The iPhone 7 won't sell well in China, IDC predicts
The iPhone 7 and iPhone 7 Plus feature some pretty big improvements over the previous generation, but some folks are not convinced whether it is worth upgrading from an older iPhone or an Android smartphone. The main problem is the removal of the headphone jack, though it seems that the lack of enough (visual) differentiating features compared to the iPhone 6s and iPhone 6s Plus also play a part in this.
The iPhone 7 and iPhone 7 Plus may end up breaking sales records, but we will not find out until later this year. However, IDC already predicts that Apple's flagships will underperform in the world's largest market -- China. And there is some logic behind that.
IDC's report rightly points out that while there are new features to get excited about -- like water resistance, dual-camera setup on the larger iPhone, optical image stabilization on the smaller model, longer battery life and better performance -- there are some things that hold the iPhone 7 and iPhone 7 Plus back.
The lack of a headphone jack is an obvious example, and so is the similar design to the iPhone 6s and iPhone 6s Plus, but IDC also throws the lack of wireless charging on the list, costly AirPods headphones with short battery life, and, generally, the lack of "groundbreaking new features".
For someone who already owns an iPhone 6s or iPhone 6s Plus it may be hard to justify the upgrade to a new model that will not dramatically improve their experience. In US things are somewhat better, as only the iPhone 7 Plus got a price bump, but in Europe and other markets, like China, the new flagships are more expensive across the board.
Not only will existing iPhone users consider the upgrade, but Android adopters too. And, if you already have a current-generation device, you may also be hard pressed to find reasons to upgrade -- especially if you are coming from a Samsung Galaxy S7 or Galaxy S7 edge. Also, keep in mind that many local -- Chinese -- brands offer alternatives to the new iPhones at a fraction of the price -- the Xiaomi Mi 5 is a good example at around $300 and so is the fantastic OnePlus 3.
But all that is about logic, not about emotion. And, let's face it, there are many people out there who shop with their hearts and not their minds when it comes to premium smartphones.
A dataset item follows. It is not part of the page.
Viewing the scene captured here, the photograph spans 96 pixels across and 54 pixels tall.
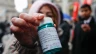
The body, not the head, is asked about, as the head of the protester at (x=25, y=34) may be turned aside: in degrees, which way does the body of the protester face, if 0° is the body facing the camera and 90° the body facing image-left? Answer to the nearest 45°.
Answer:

And for many of those, the changes that the iPhone 7 and iPhone 7 Plus bring to the table may just be big enough to warrant an upgrade.
IDC believes that Apple fans will be among those, but the sales they could generate are likely not enough in IDC's view. The report says that shipments are expected to be lower than for the iPhone 6 and iPhone 6 Plus "when these models were first launched in China".
Existing iPhone users are believed to make up the majority of iPhone 7 and iPhone 7 Plus buyers, while Android users are expected to not be "attracted to purchase the latest iPhone". Or so the IDC says. But, quite frankly, there is no telling how the two smartphones will perform.
IDC gets its predictions wrong and has to adjust forecasts, so it is not like it has an immaculate track record when it comes to these sort of things. What is more, Apple this year says that sales will be determined by supply and not demand -- so even if it would want to sell more iPhones it will probably not have enough units to go around for everyone.
The IDC report is likely accurate though, as smartphone sales are barely growing these days and iPhone sales are actually weaker year-over-year. But, then again, no one really knows exactly how consumers will respond to the iPhone 7 and iPhone 7 Plus.